La Guaira, 29 de junio de 2026.- El terremoto registrado el 24 de junio en Venezuela ha dejado un saldo de 1,450 fallecidos y 3,150 heridos atendidos en hospitales hasta el 28 de junio, según datos oficiales. La cifra de damnificados asciende a 12,721 personas, mientras que 774 edificios resultaron afectados por los sismos, de los cuales 189 sufrieron un colapso total.
El estado La Guaira fue decretado zona de desastre. Hasta la fecha, 527 pacientes han sido trasladados desde esta localidad hasta la capital. El sábado 27 de junio, equipos de emergencia de 24 países lograron rescatar con vida a 33 personas bajo los escombros.
La emergencia ha generado una crisis humanitaria significativa para la infancia. UNICEF estima que 1.8 millones de personas requieren asistencia, incluyendo a 680,000 niños y niñas. Miles de menores no tienen acceso seguro a agua potable y los hospitales en Caracas, La Guaira, Carabobo, Aragua y Falcón sufrieron daños graves.
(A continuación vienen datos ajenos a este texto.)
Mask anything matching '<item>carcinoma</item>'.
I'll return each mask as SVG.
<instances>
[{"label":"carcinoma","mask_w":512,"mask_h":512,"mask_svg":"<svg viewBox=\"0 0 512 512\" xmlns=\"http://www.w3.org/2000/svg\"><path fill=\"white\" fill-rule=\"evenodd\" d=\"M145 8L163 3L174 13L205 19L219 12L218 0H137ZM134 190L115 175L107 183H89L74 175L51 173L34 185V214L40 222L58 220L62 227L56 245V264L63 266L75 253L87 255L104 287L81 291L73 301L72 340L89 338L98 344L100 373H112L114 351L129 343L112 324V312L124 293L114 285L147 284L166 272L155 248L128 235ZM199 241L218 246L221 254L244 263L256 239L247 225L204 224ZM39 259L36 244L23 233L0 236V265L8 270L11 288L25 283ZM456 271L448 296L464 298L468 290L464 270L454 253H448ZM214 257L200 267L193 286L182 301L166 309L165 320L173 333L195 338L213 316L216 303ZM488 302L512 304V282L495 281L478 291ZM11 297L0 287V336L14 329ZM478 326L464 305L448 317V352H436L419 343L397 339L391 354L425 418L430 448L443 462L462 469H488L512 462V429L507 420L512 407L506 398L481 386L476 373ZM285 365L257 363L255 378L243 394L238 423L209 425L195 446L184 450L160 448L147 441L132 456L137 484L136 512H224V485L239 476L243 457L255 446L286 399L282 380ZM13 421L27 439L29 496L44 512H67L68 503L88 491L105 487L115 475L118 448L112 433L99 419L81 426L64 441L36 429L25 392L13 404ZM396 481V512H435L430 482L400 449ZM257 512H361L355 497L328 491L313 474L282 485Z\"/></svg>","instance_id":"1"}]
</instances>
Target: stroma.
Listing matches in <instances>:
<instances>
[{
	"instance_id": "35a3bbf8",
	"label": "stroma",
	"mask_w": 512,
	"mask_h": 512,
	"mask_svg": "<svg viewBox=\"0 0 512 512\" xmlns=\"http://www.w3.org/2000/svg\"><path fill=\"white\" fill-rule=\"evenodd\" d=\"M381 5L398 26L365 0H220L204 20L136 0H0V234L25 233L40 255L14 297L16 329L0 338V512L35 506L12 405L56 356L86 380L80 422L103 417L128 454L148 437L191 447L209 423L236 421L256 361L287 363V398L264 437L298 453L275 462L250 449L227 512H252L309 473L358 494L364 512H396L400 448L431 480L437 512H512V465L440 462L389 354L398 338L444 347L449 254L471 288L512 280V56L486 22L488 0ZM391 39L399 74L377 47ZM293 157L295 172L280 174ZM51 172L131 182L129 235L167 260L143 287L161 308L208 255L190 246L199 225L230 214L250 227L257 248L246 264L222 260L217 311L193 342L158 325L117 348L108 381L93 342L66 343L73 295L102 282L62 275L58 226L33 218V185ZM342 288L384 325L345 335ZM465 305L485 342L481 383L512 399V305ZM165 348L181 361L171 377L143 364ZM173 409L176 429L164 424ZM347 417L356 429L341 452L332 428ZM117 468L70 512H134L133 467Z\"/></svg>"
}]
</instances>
En el Distrito Capital, reportes preliminares indican que 432 escuelas resultaron dañadas.
En respuesta, UNICEF envió un primer cargamento aéreo de 20 toneladas métricas de suministros a Valencia el 27 de junio y planea un segundo envío desde Copenhague. Estos dos cargamentos permitirán atender a más de 100,000 personas. La organización activó una respuesta para llegar a unas 650,000 personas, incluyendo 234,000 niños, y calcula que se requieren 52 millones de dólares para responder a la emergencia, habiendo movilizado alrededor de 3.5 millones de dólares de fondos internos para el despliegue inicial.
Mientras tanto, en un refugio instalado en el parque Alí Primera en Catia, Caracas, se han reubicado a 1,100 familias. Jorge Rodríguez señaló que “la prioridad sigue siendo salvar vidas y levantar hospitales para atender a las víctimas” y agregó que “el registro puso orden a la ingente necesidad de los venezolanos de ayudar al prójimo”.
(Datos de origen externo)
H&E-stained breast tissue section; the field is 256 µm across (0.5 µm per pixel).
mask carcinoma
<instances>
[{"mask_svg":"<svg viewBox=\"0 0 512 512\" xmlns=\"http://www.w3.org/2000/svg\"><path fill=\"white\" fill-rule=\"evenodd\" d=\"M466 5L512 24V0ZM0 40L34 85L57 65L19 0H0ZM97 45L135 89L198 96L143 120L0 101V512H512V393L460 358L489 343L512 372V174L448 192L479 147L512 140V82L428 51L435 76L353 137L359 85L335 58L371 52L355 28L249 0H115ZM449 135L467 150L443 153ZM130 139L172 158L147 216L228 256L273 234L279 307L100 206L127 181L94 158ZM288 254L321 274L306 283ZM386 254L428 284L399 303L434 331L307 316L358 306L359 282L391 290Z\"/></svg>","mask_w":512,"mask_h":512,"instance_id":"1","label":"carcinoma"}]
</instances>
Entre las historias de supervivencia destaca la de Johnny Monterola, quien relató su experiencia bajo los escombros: “Yo sentía que me estaba subiendo la tensión, porque tenía la cabeza con un peso encima”. El sobreviviente contó que “me hice pupú, pipí y vomité mientras estaba ahí aplastado” y expresó su angustia por otros posibles atrapados: “Tengo el presentimiento de que están por ahí”. Respecto a su esposa, quien también estuvo en el lugar, Monterola afirmó: “Si me hubiese ido a tomar mi esposa habría muerto sola”, mientras un allegado confirmó que ella “quedó aplastada”.